What the task requires:
Copy each line of the data below in which the word "serialTitle" can be found.

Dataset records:
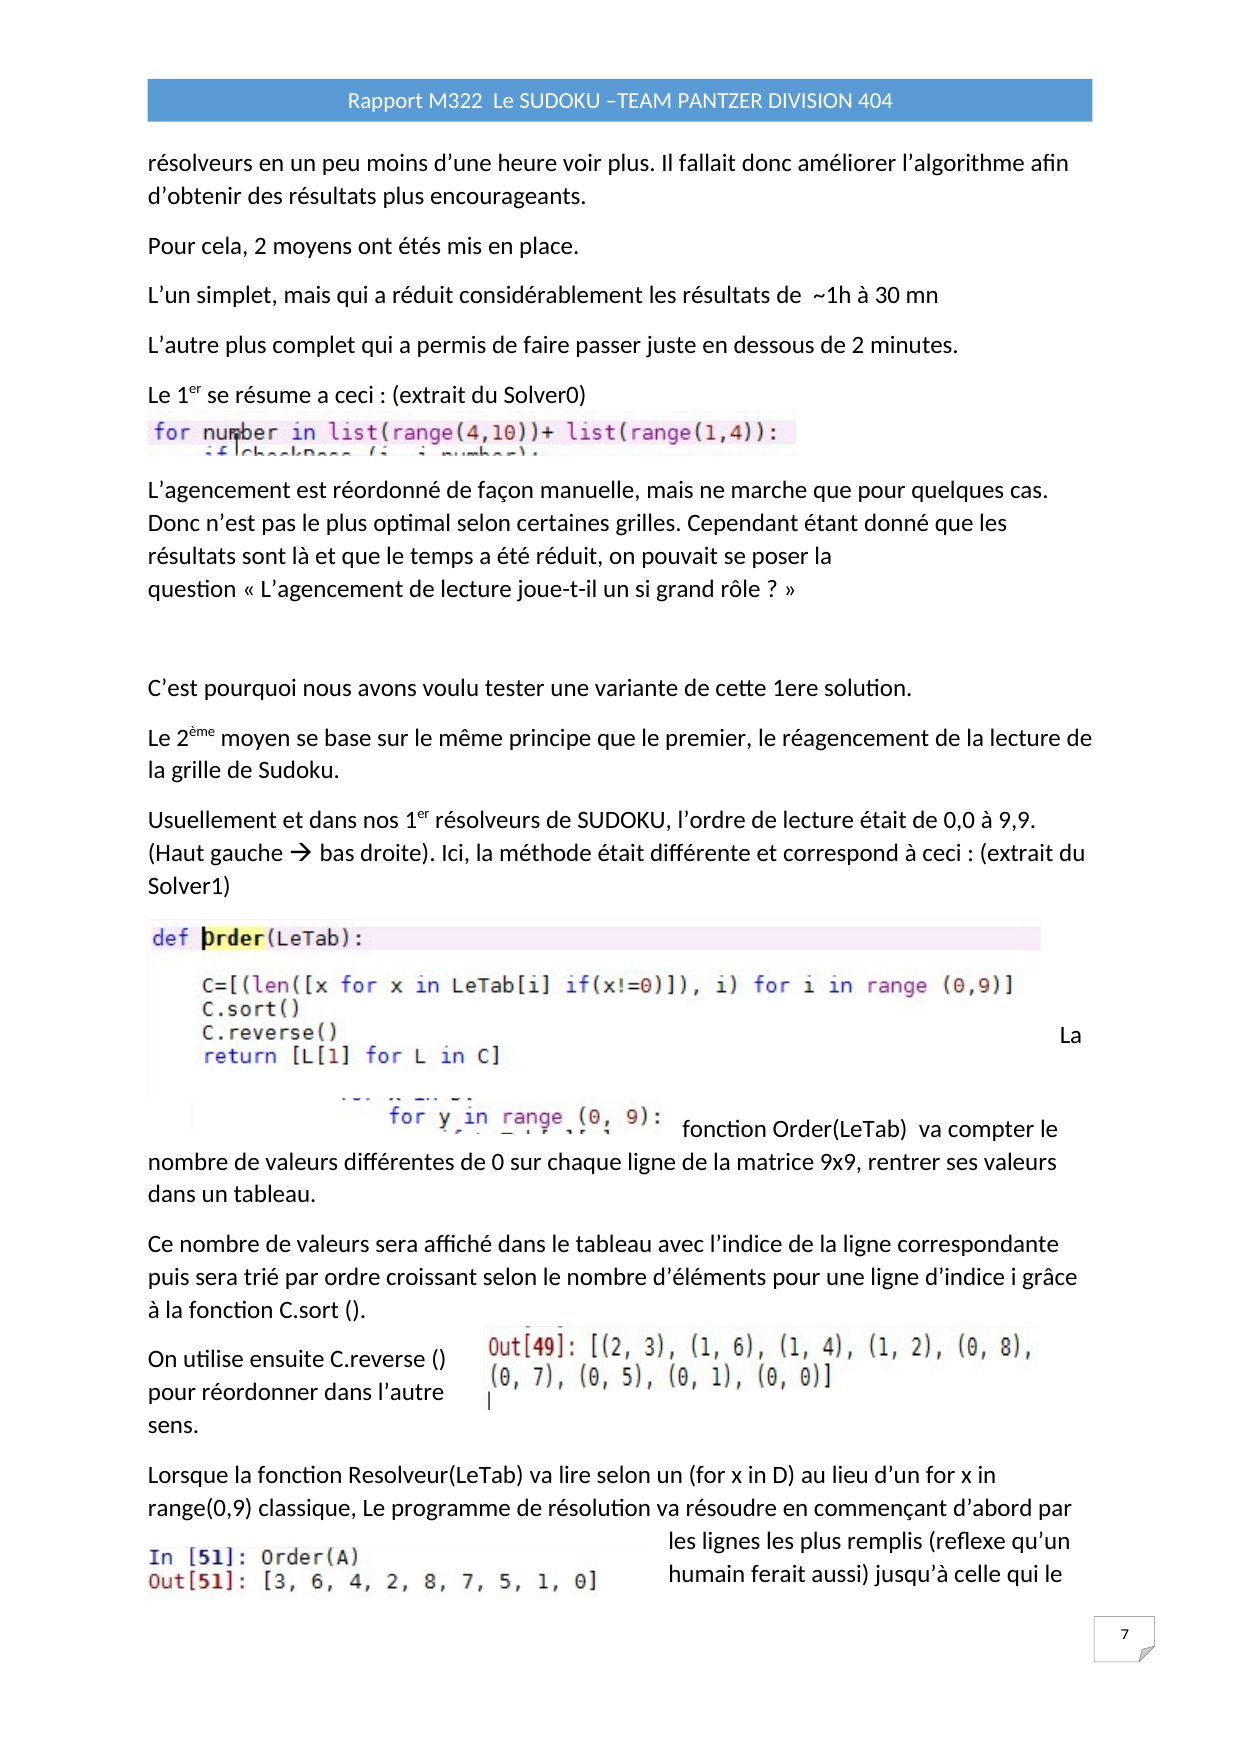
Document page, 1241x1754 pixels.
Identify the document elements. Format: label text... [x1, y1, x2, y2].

picture [147, 1547, 650, 1603]
text La fonction Order(LeTab) va compter le nombre de valeurs différentes de 0 sur chaque ligne de la matrice 9x9, rentrer ses valeurs dans un tableau. [148, 1019, 1093, 1209]
text Le 2ème moyen se base sur le même principe que le premier, le réagencement de la lecture de la grille de Sudoku. [148, 722, 1093, 785]
picture [483, 1326, 1042, 1410]
text Ce sudoku comme beaucoup d’autres du même genre ont été résolus par nos 1eres versions de résolveurs en un peu moins d’une heure voir plus. Il fallait donc améliorer l’algorithme afin d’obtenir des résultats plus encourageants. [148, 148, 1093, 211]
text Ce nombre de valeurs sera affiché dans le tableau avec l’indice de la ligne correspondante puis sera trié par ordre croissant selon le nombre d’éléments pour une ligne d’indice i grâce à la fonction C.sort (). [148, 1228, 1093, 1324]
text L’autre plus complet qui a permis de faire passer juste en dessous de 2 minutes. [148, 329, 1093, 360]
text On utilise ensuite C.reverse () pour réordonner dans l’autre sens. [148, 1343, 1093, 1440]
picture [147, 411, 797, 456]
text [148, 1459, 1093, 1588]
picture [146, 919, 1041, 1134]
text L’agencement est réordonné de façon manuelle, mais ne marche que pour quelques cas. Donc n’est pas le plus optimal selon certaines grilles. Cependant étant donné que les résultats sont là et que le temps a été réduit, on pouvait se poser la question « L’agencement de lecture joue-t-il un si grand rôle ? » [148, 474, 1093, 603]
text Le 1er se résume a ceci : (extrait du Solver0) [148, 379, 1093, 455]
text L’un simplet, mais qui a réduit considérablement les résultats de ~1h à 30 mn [148, 280, 1093, 310]
text Pour cela, 2 moyens ont étés mis en place. [148, 230, 1093, 261]
text Usuellement et dans nos 1er résolveurs de SUDOKU, l’ordre de lecture était de 0,0 à 9,9. (Haut gauche bas droite). Ici, la méthode était différente et correspond à ceci : (extrait du Solver1) [148, 804, 1093, 901]
text C’est pourquoi nous avons voulu tester une variante de cette 1ere solution. [148, 672, 1093, 703]
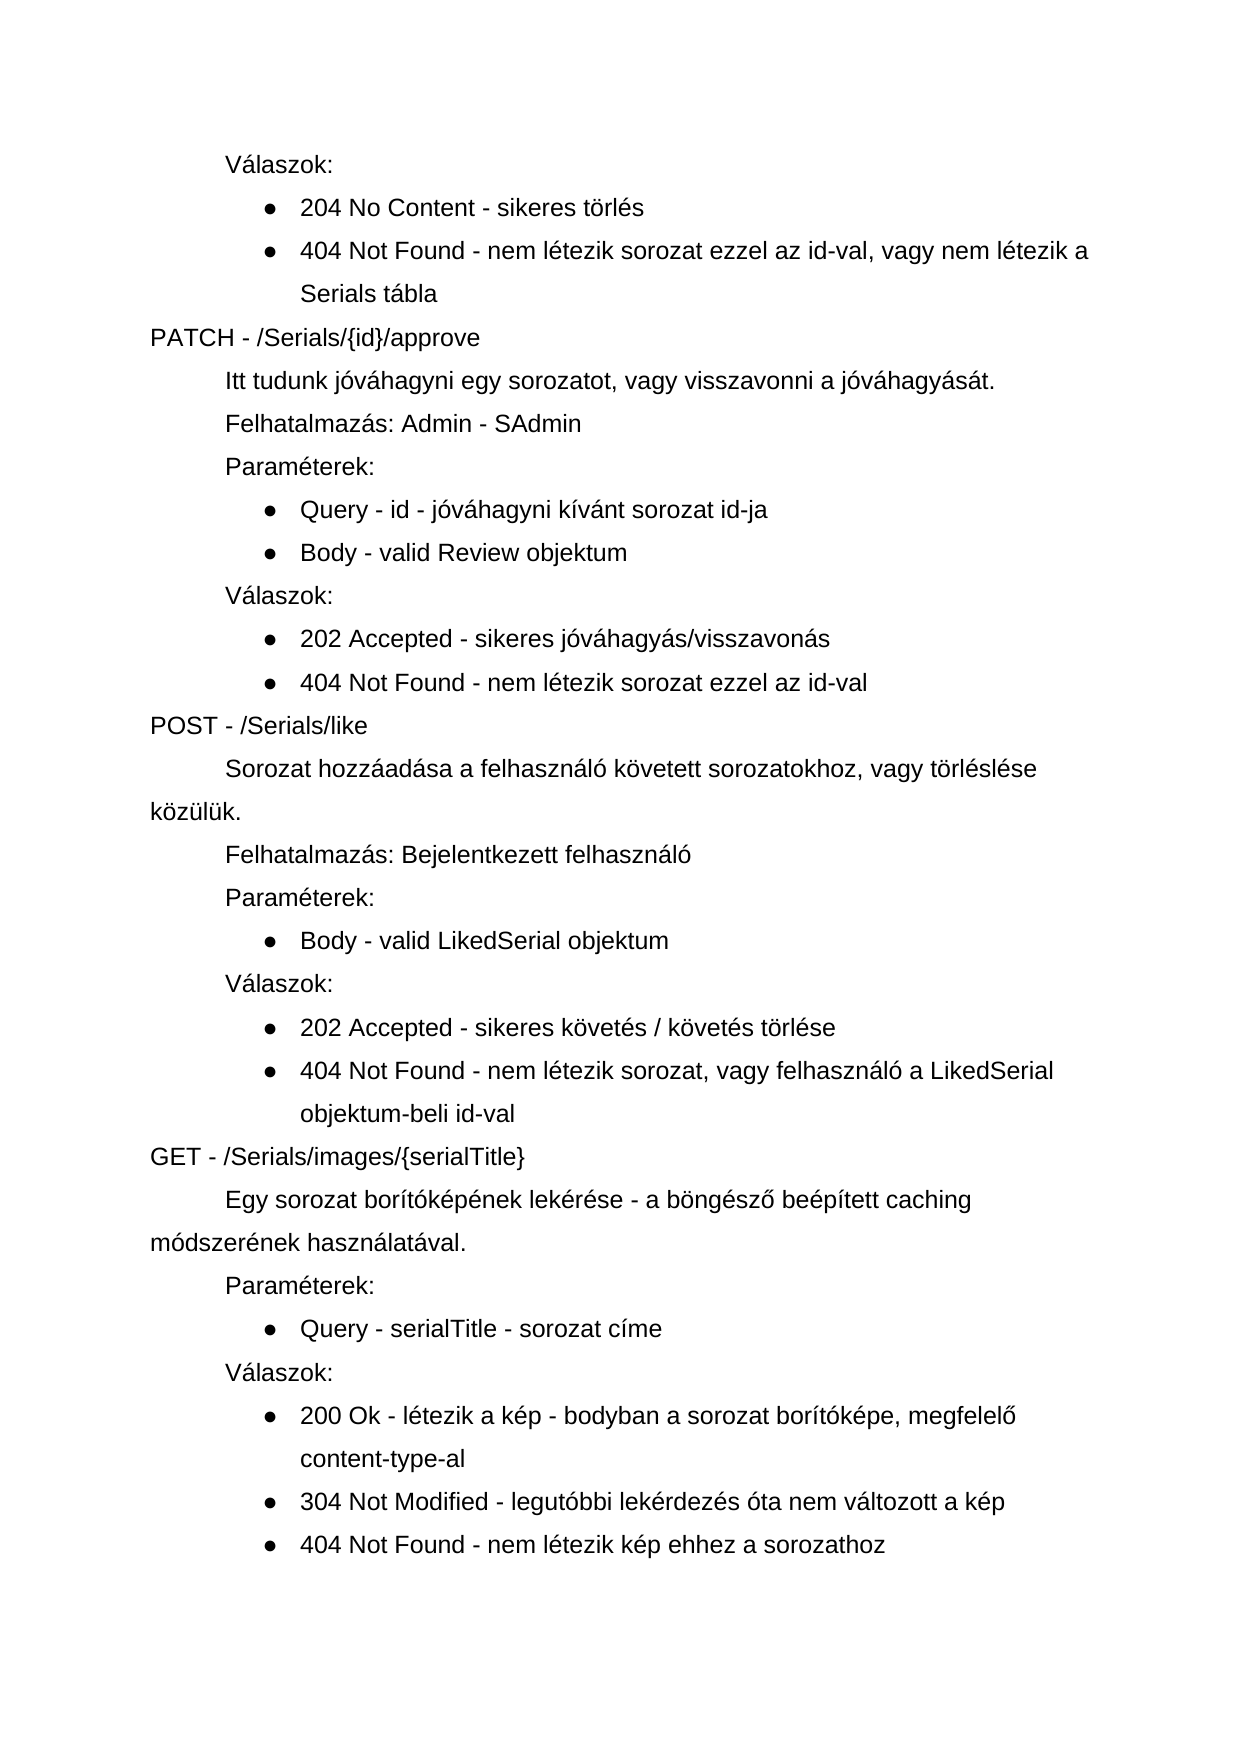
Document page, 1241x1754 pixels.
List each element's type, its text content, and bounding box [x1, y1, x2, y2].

list 202 Accepted - sikeres követés / követés törlése [262, 1012, 1090, 1041]
list Body - valid LikedSerial objektum [262, 926, 1090, 955]
text Válaszok: [150, 1357, 1090, 1386]
text GET - /Serials/images/{serialTitle} [150, 1142, 1090, 1171]
text Sorozat hozzáadása a felhasználó követett sorozatokhoz, vagy törléslése közülük. [150, 754, 1090, 826]
list 404 Not Found - nem létezik sorozat ezzel az id-val, vagy nem létezik a Serials tábla [262, 236, 1090, 308]
text Válaszok: [150, 581, 1090, 610]
text Válaszok: [150, 150, 1090, 179]
text Paraméterek: [150, 1271, 1090, 1300]
text Felhatalmazás: Admin - SAdmin [150, 409, 1090, 437]
text Egy sorozat borítóképének lekérése - a böngésző beépített caching módszerének használatával. [150, 1185, 1090, 1257]
list Query - id - jóváhagyni kívánt sorozat id-ja [262, 495, 1090, 524]
text Itt tudunk jóváhagyni egy sorozatot, vagy visszavonni a jóváhagyását. [150, 366, 1090, 394]
text Felhatalmazás: Bejelentkezett felhasználó [150, 840, 1090, 869]
list Body - valid Review objektum [262, 538, 1090, 567]
list 404 Not Found - nem létezik sorozat, vagy felhasználó a LikedSerial objektum-beli id-val [262, 1056, 1090, 1127]
list 304 Not Modified - legutóbbi lekérdezés óta nem változott a kép [262, 1487, 1090, 1516]
text Paraméterek: [150, 452, 1090, 481]
text PATCH - /Serials/{id}/approve [150, 322, 1090, 351]
list 404 Not Found - nem létezik sorozat ezzel az id-val [262, 667, 1090, 696]
text POST - /Serials/like [150, 711, 1090, 739]
list 204 No Content - sikeres törlés [262, 193, 1090, 222]
list 404 Not Found - nem létezik kép ehhez a sorozathoz [262, 1530, 1090, 1559]
list Query - serialTitle - sorozat címe [262, 1314, 1090, 1343]
text Válaszok: [150, 969, 1090, 998]
text Paraméterek: [150, 883, 1090, 912]
list 200 Ok - létezik a kép - bodyban a sorozat borítóképe, megfelelő content-type-al [262, 1401, 1090, 1472]
list 202 Accepted - sikeres jóváhagyás/visszavonás [262, 624, 1090, 653]
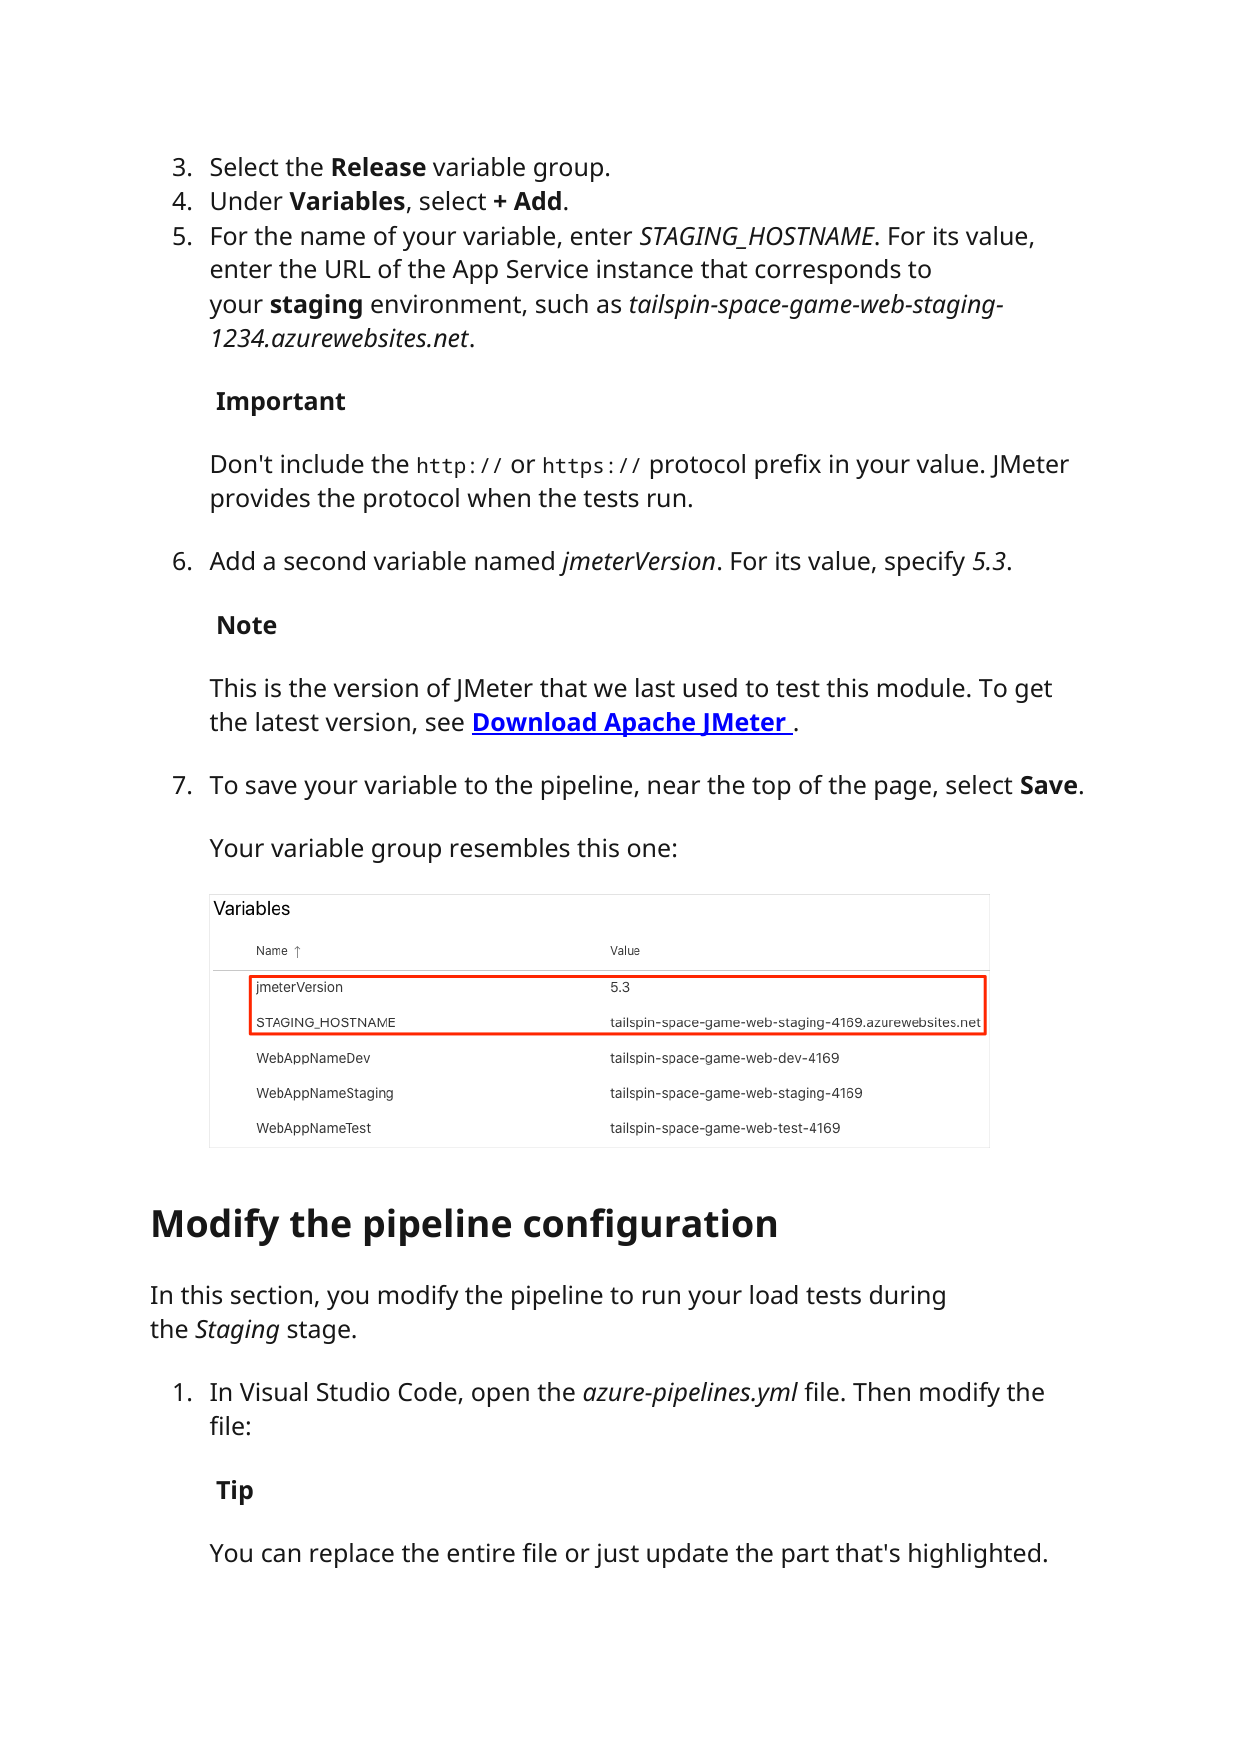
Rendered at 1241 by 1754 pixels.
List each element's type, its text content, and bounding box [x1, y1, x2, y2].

list In Visual Studio Code, open the azure-pipelines.yml file. Then modify the file: [172, 1375, 1090, 1443]
text Your variable group resembles this one: [209, 831, 1090, 865]
list Under Variables, select + Add. [172, 184, 1090, 218]
text Note [209, 607, 1090, 641]
text In this section, you modify the pipeline to run your load tests during the Staging stage. [150, 1278, 1090, 1346]
text This is the version of JMeter that we last used to test this module. To get the latest version, see Download Apache JMeter . [209, 671, 1090, 739]
list To save your variable to the pipeline, near the top of the page, select Save. [172, 768, 1090, 802]
text Don't include the http:// or https:// protocol prefix in your value. JMeter provides the protocol when the tests run. [209, 447, 1090, 515]
text Tip [209, 1472, 1090, 1506]
text You can replace the entire file or just update the part that's highlighted. [209, 1536, 1090, 1569]
picture [209, 894, 990, 1148]
text Important [209, 383, 1090, 418]
list For the name of your variable, enter STAGING_HOSTNAME. For its value, enter the URL of the App Service instance that corresponds to your staging environment, such as tailspin-space-game-web-staging-1234.azurewebsites.net. [172, 218, 1090, 354]
list Select the Release variable group. [172, 150, 1090, 184]
list Add a second variable named jmeterVersion. For its value, specify 5.3. [172, 544, 1090, 578]
text Modify the pipeline configuration [150, 1197, 1090, 1248]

Finished exercise:
text GET - /Serials/images/{serialTitle} [150, 1142, 1090, 1171]
list Query - serialTitle - sorozat címe [262, 1314, 1090, 1343]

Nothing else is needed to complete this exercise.